▸ Aim of the task
Find each line in the material below that contains the string "Disponibilità" and copy those lines out in full. Case counts.

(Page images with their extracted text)
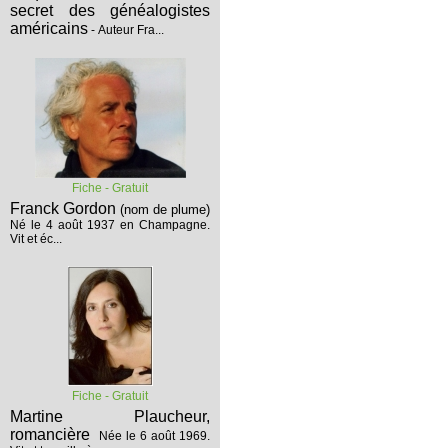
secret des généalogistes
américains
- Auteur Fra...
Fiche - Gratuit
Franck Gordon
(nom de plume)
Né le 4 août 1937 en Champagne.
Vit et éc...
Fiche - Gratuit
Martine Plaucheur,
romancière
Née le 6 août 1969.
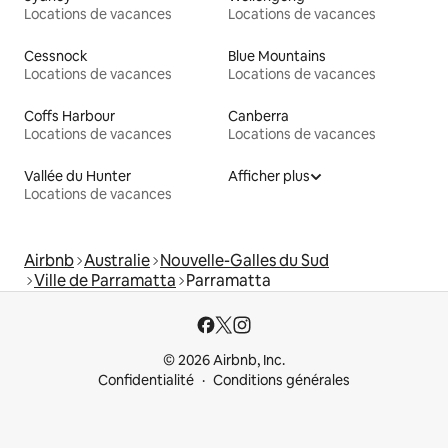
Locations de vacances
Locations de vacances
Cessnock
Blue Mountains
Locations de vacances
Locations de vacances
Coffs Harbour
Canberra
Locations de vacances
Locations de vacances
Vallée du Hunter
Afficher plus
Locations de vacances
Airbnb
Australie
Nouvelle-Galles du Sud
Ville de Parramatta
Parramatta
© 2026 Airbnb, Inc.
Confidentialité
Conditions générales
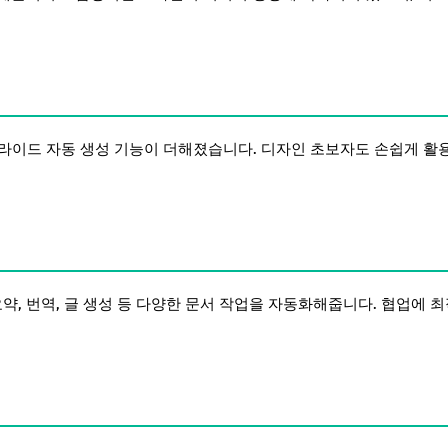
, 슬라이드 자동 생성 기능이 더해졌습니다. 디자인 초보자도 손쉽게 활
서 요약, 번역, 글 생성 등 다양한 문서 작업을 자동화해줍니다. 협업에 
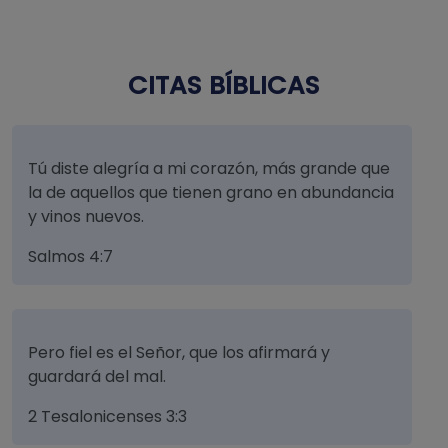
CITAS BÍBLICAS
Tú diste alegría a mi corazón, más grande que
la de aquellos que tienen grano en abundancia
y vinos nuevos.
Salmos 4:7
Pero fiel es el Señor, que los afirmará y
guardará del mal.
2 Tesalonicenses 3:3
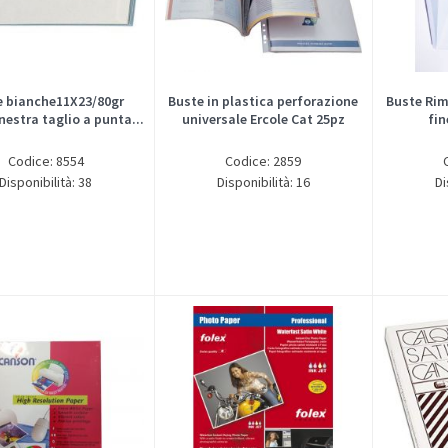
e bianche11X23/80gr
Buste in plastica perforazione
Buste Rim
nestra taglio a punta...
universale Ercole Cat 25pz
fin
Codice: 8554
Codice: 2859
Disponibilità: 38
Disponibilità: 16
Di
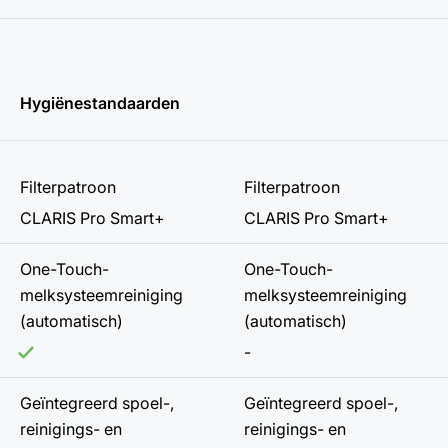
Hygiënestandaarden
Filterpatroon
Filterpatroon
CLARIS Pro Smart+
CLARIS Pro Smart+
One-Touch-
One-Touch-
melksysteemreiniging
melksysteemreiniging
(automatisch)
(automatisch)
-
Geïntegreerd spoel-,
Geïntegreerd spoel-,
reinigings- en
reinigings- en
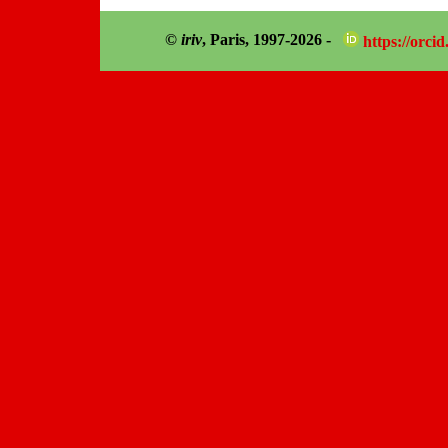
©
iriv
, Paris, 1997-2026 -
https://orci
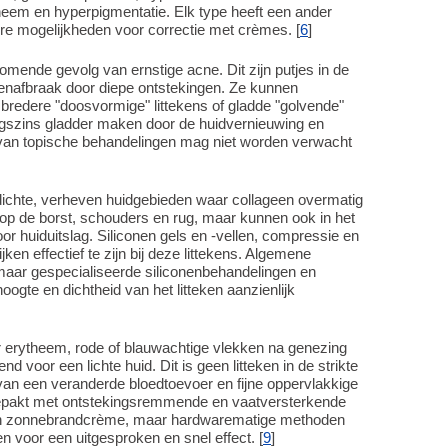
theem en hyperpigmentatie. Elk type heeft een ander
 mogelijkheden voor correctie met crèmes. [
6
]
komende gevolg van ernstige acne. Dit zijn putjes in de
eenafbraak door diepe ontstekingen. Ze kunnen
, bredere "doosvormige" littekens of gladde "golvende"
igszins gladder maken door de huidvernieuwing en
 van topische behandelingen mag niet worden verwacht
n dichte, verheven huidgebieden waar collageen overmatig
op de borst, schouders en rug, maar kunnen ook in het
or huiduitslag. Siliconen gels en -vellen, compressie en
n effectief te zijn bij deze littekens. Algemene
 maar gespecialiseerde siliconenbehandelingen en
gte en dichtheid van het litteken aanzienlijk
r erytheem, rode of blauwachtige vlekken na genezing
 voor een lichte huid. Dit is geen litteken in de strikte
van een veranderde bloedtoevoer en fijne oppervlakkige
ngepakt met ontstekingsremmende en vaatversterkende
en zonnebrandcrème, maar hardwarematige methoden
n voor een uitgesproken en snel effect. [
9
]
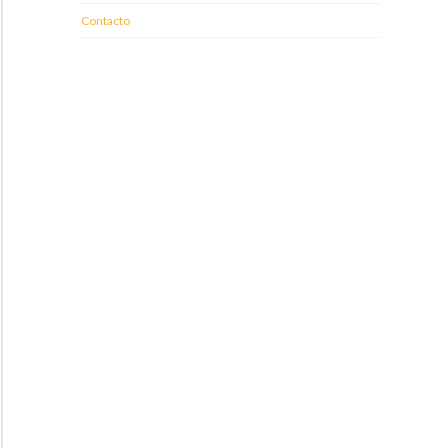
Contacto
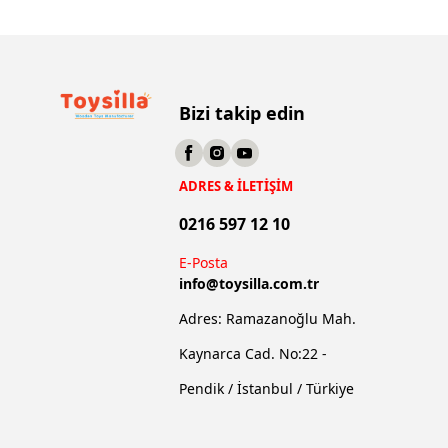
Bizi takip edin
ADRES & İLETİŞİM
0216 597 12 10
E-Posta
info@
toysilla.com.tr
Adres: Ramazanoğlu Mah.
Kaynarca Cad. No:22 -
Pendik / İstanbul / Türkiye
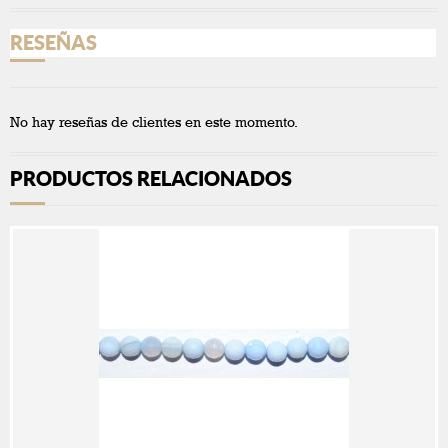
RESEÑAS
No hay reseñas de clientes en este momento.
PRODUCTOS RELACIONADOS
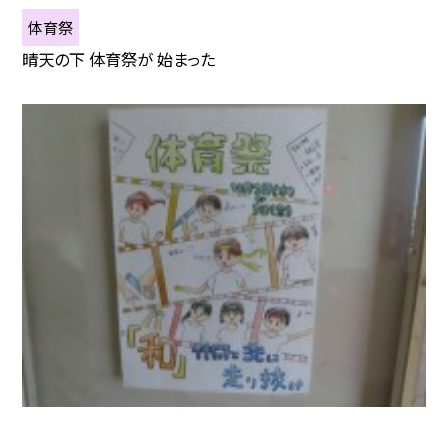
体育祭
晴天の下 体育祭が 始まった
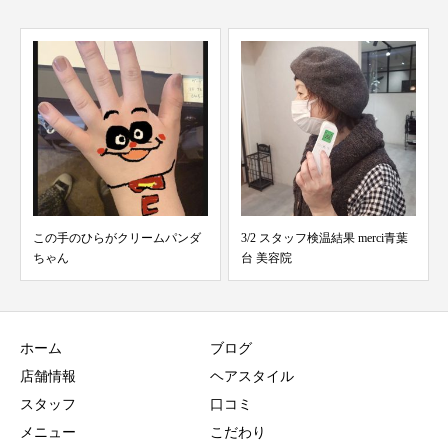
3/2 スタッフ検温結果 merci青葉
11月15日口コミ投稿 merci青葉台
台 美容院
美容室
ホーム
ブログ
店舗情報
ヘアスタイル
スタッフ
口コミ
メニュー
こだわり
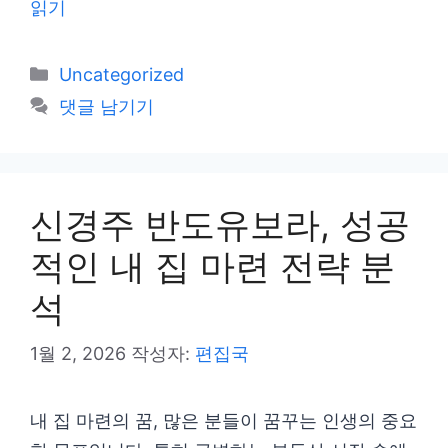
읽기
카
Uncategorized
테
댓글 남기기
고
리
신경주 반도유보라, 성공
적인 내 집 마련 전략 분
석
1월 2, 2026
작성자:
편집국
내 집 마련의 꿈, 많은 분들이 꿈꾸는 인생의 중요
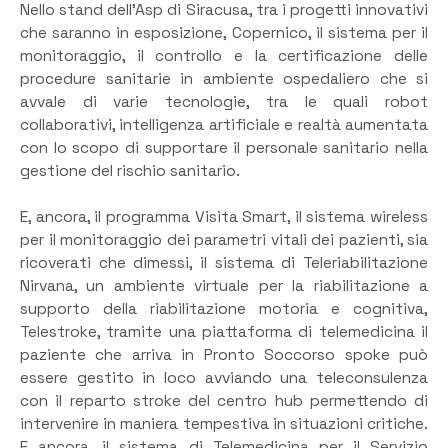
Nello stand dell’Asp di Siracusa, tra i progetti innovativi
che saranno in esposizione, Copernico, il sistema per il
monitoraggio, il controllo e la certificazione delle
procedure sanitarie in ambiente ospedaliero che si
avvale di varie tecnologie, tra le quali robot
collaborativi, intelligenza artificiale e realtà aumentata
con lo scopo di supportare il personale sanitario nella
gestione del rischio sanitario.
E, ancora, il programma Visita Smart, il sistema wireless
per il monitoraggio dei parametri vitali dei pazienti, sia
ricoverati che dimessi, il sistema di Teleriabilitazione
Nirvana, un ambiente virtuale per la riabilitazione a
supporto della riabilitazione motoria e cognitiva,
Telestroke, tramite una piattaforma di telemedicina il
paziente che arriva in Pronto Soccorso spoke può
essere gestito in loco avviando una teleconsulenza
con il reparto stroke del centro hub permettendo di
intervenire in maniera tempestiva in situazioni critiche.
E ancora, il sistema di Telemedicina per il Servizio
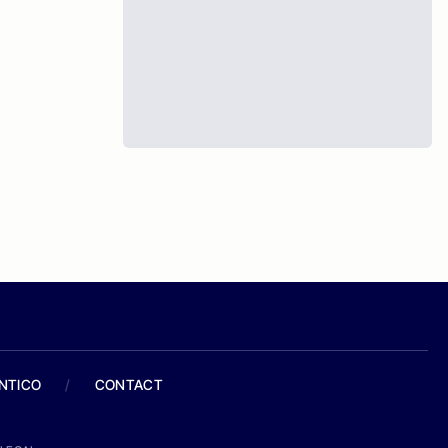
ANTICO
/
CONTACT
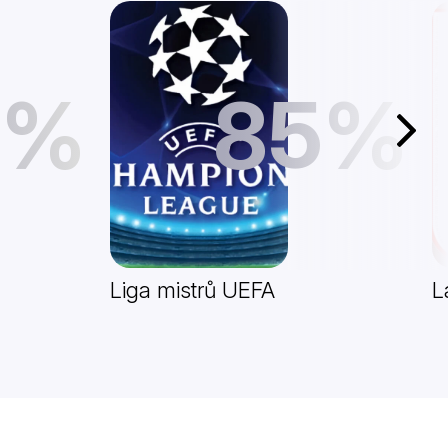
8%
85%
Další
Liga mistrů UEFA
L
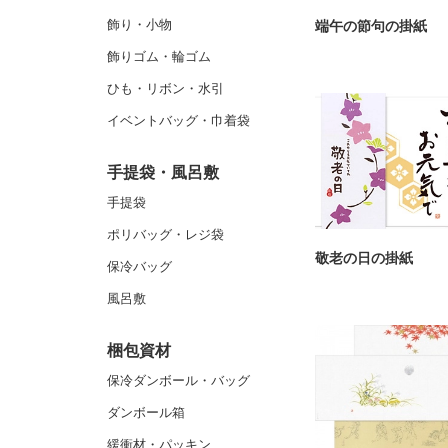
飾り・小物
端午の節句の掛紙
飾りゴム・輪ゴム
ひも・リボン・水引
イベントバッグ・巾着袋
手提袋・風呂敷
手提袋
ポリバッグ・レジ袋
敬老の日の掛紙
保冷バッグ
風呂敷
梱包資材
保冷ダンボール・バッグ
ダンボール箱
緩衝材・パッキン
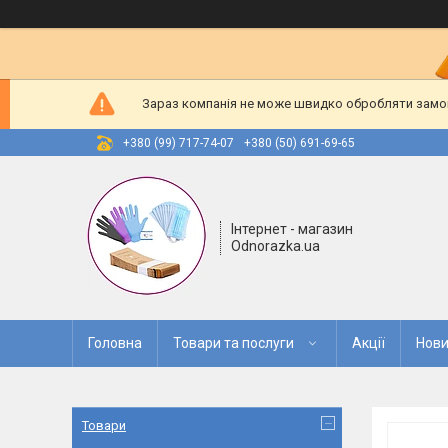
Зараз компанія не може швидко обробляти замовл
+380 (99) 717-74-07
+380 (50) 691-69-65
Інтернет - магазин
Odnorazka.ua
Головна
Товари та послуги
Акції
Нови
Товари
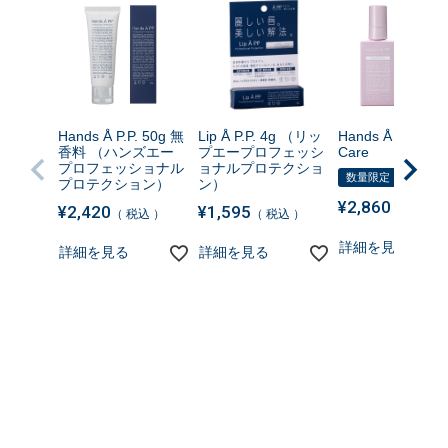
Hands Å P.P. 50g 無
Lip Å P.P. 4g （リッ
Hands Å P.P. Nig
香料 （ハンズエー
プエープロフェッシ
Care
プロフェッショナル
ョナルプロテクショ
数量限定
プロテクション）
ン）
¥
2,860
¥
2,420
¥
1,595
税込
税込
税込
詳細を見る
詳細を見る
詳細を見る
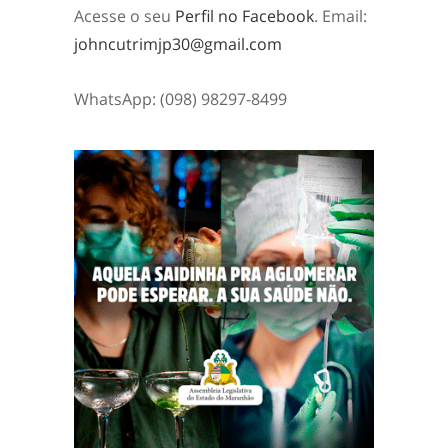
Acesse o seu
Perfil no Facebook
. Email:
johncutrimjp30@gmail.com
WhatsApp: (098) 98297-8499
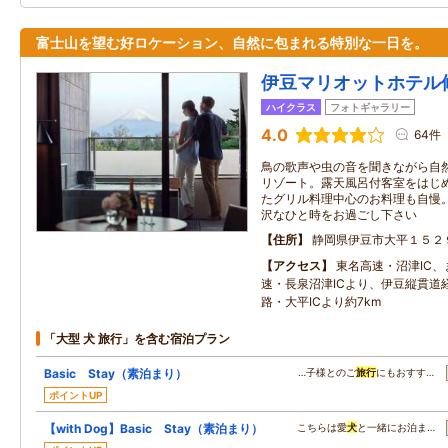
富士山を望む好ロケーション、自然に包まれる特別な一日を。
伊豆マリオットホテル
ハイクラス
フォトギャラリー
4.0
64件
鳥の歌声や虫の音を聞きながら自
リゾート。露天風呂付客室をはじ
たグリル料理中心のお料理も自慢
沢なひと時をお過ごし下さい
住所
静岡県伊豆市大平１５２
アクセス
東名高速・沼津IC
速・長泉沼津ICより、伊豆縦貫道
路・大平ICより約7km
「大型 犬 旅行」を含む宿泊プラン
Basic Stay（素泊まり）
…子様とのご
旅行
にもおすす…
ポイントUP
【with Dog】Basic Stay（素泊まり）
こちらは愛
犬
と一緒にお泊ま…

▸ Response area
Disponibilità: 38
Disponibilità: 16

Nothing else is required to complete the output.